Stablecoins: Globale Regulierungs-Offensive erreicht Höhepunkt

Die USA erwägen ein Verbot von Zinszahlungen auf Stablecoins, während in Europa und Großbritannien entscheidende Fristen für Krypto-Unternehmen laufen. Die Branche wird in ein bankähnliches Regulierungskorsett gezwungen.

Die USA wollen Zinszahlungen auf Stablecoins verbieten – während in Europa und Großbritannien entscheidende Fristen für Krypto-Unternehmen laufen. Die weltweite Regulierungswelle zwingt die digitale Asset-Branche in ein bankähnliches Korsett.

Die Debatte in den USA dreht sich um einen Vorschlag des Weißen Hauses, der jegliche vergütungsähnlichen Zahlungen für das Halten von Zahlungs-Stablecoins untersagen würde.
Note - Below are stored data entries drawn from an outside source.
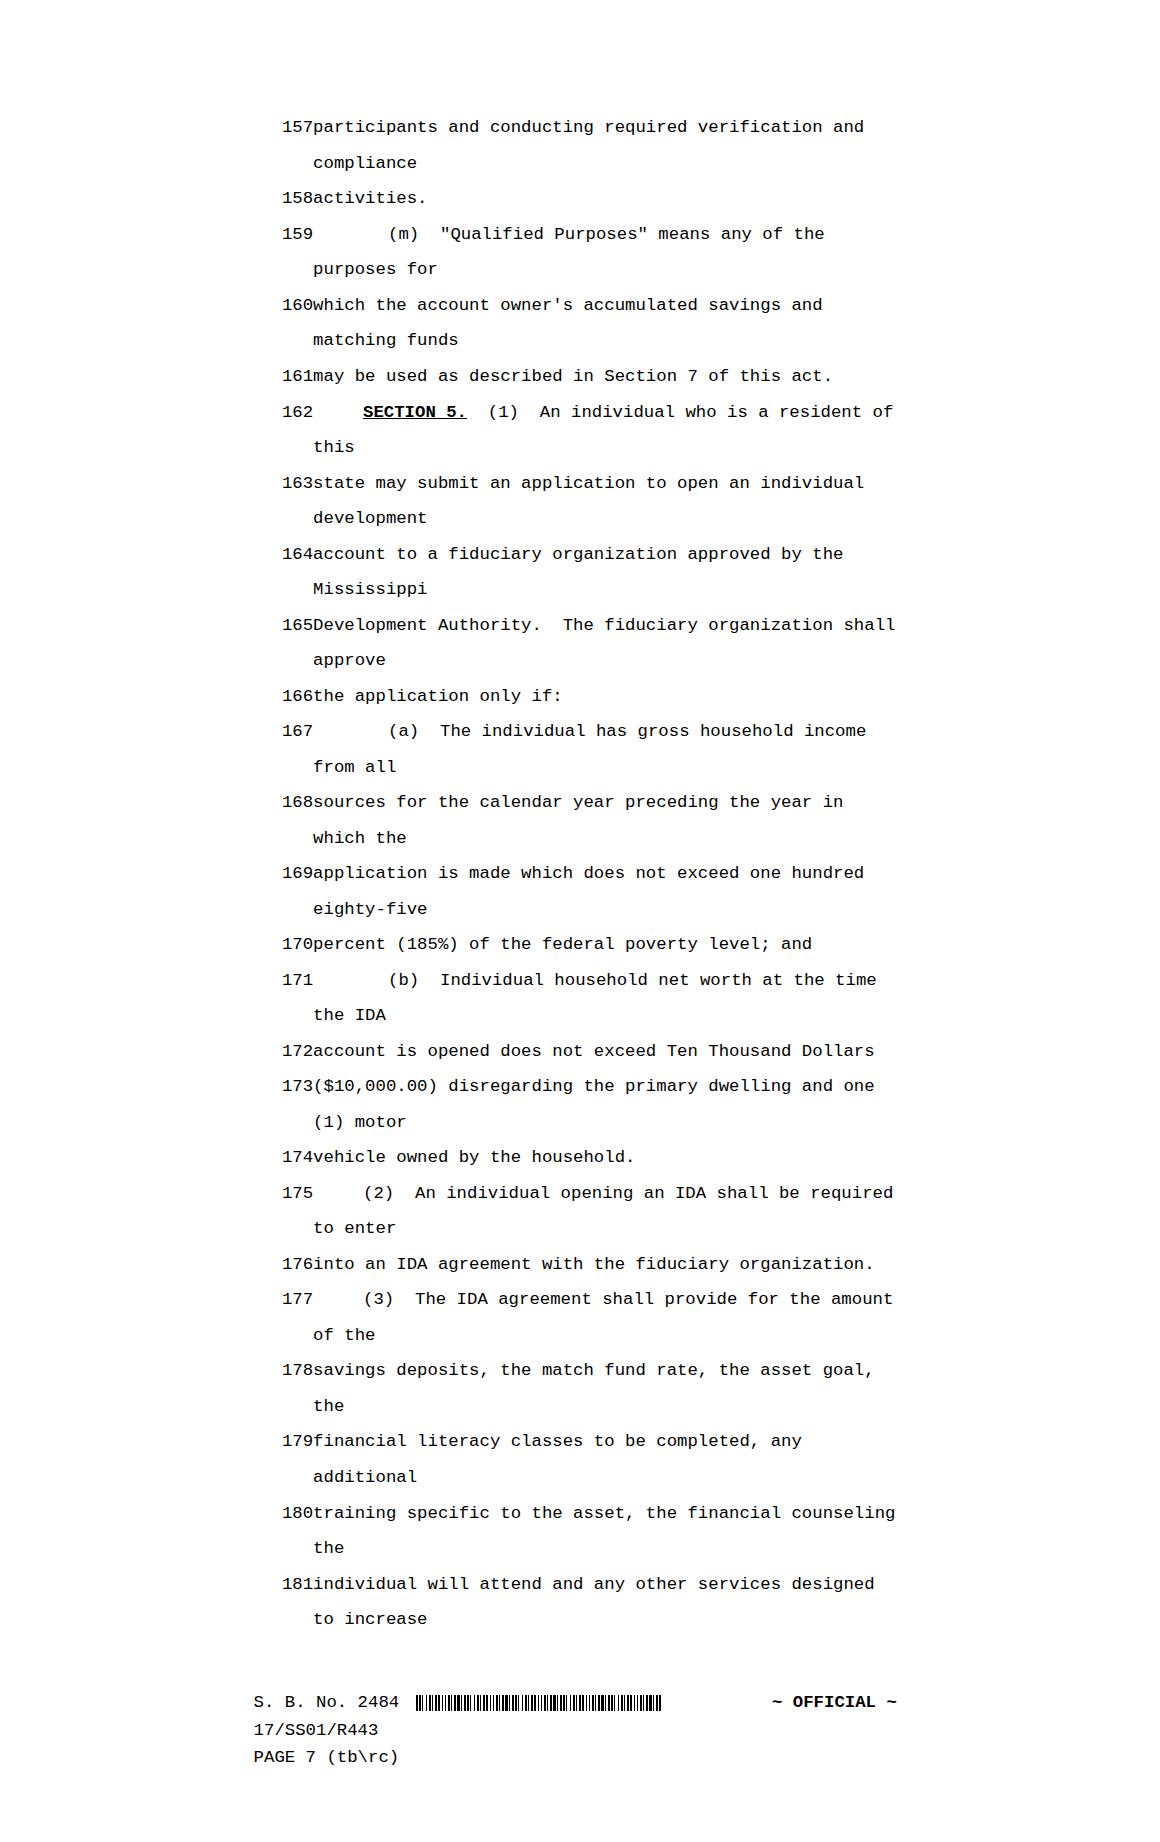| 157 | participants and conducting required verification and compliance |
| 158 | activities. |
| 159 | (m) "Qualified Purposes" means any of the purposes for |
| 160 | which the account owner's accumulated savings and matching funds |
| 161 | may be used as described in Section 7 of this act. |
| 162 | SECTION 5. (1) An individual who is a resident of this |
| 163 | state may submit an application to open an individual development |
| 164 | account to a fiduciary organization approved by the Mississippi |
| 165 | Development Authority. The fiduciary organization shall approve |
| 166 | the application only if: |
| 167 | (a) The individual has gross household income from all |
| 168 | sources for the calendar year preceding the year in which the |
| 169 | application is made which does not exceed one hundred eighty-five |
| 170 | percent (185%) of the federal poverty level; and |
| 171 | (b) Individual household net worth at the time the IDA |
| 172 | account is opened does not exceed Ten Thousand Dollars |
| 173 | ($10,000.00) disregarding the primary dwelling and one (1) motor |
| 174 | vehicle owned by the household. |
| 175 | (2) An individual opening an IDA shall be required to enter |
| 176 | into an IDA agreement with the fiduciary organization. |
| 177 | (3) The IDA agreement shall provide for the amount of the |
| 178 | savings deposits, the match fund rate, the asset goal, the |
| 179 | financial literacy classes to be completed, any additional |
| 180 | training specific to the asset, the financial counseling the |
| 181 | individual will attend and any other services designed to increase |
S. B. No. 2484 ~ OFFICIAL ~
17/SS01/R443
PAGE 7 (tb\rc)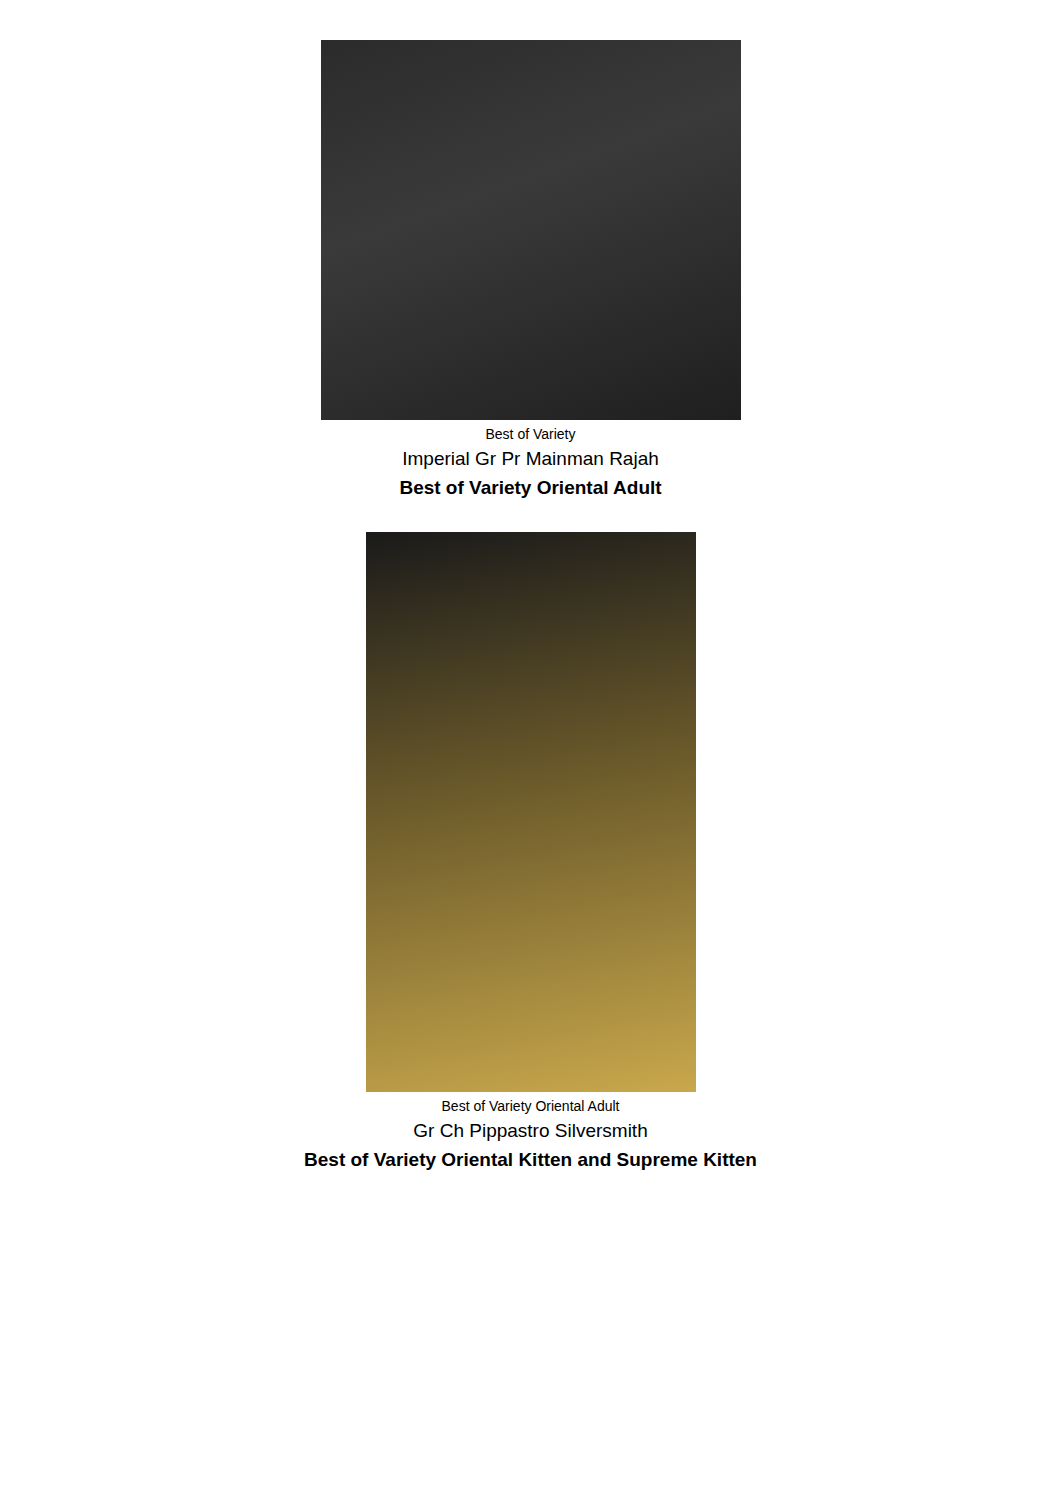Best of Variety
Imperial Gr Pr Mainman Rajah
Best of Variety Oriental Adult
Best of Variety Oriental Adult
Gr Ch Pippastro Silversmith
Best of Variety Oriental Kitten and Supreme Kitten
Ein internes Papier mit dem Titel „Grundsätze zum Verbot von Rendite und Zinsen“ kursiert. Dahinter steckt der Druck der traditionellen Banken, die um Einlagen und Wettbewerbsnachteile fürchten. Die Gespräche sind eine direkte Folge des GENIUS Act von 2025, des ersten US-Bundesrahmens für Stablecoin-Hersteller. Dieser ließ die umstrittene Frage nach möglichen Renditen jedoch offen. Das Weiße Haus drängt nun auf einen Kompromiss bis zum 1. März.

In Europa steht eine entscheidende Deadline bevor. Die Europäische Bankenaufsichtsbehörde (EBA) hat klargestellt, dass eine Übergangsfrist am 2. März 2026 endet. Danach benötigen Krypto-Dienstleister, die mit Stablecoins (im EU-Jargon: „Electronic Money Tokens“) Zahlungsdienste anbieten, neben ihrer MiCA-Lizenz auch eine Genehmigung nach der Zahlungsdiensterichtlinie PSD2. Unternehmen ohne vollständigen Antrag oder mit schlechten Erfolgsaussichten müssen diese Dienstleistungen einstellen. Diese doppelte Regulierung stellt viele Firmen vor massive betriebliche Herausforderungen.

Großbritannien geht seinen eigenen Weg. Eine aktuelle Analyse der Ende 2025 verabschiedeten Cryptoasset Regulations bringt Klarheit. Die Ausgabe qualifizierter Stablecoins untersteht nun der Finanzaufsichtsbehörde FCA. Ein entscheidender Punkt: Ein Unternehmen gilt erst als Emittent, wenn es alle drei Kernfunktionen – Angebot, Rücknahme und Werterhalt – selbst steuert. Das neue Lizenzregime tritt im Oktober 2027 in Kraft und betrifft auch ausländische Firmen mit britischen Kunden.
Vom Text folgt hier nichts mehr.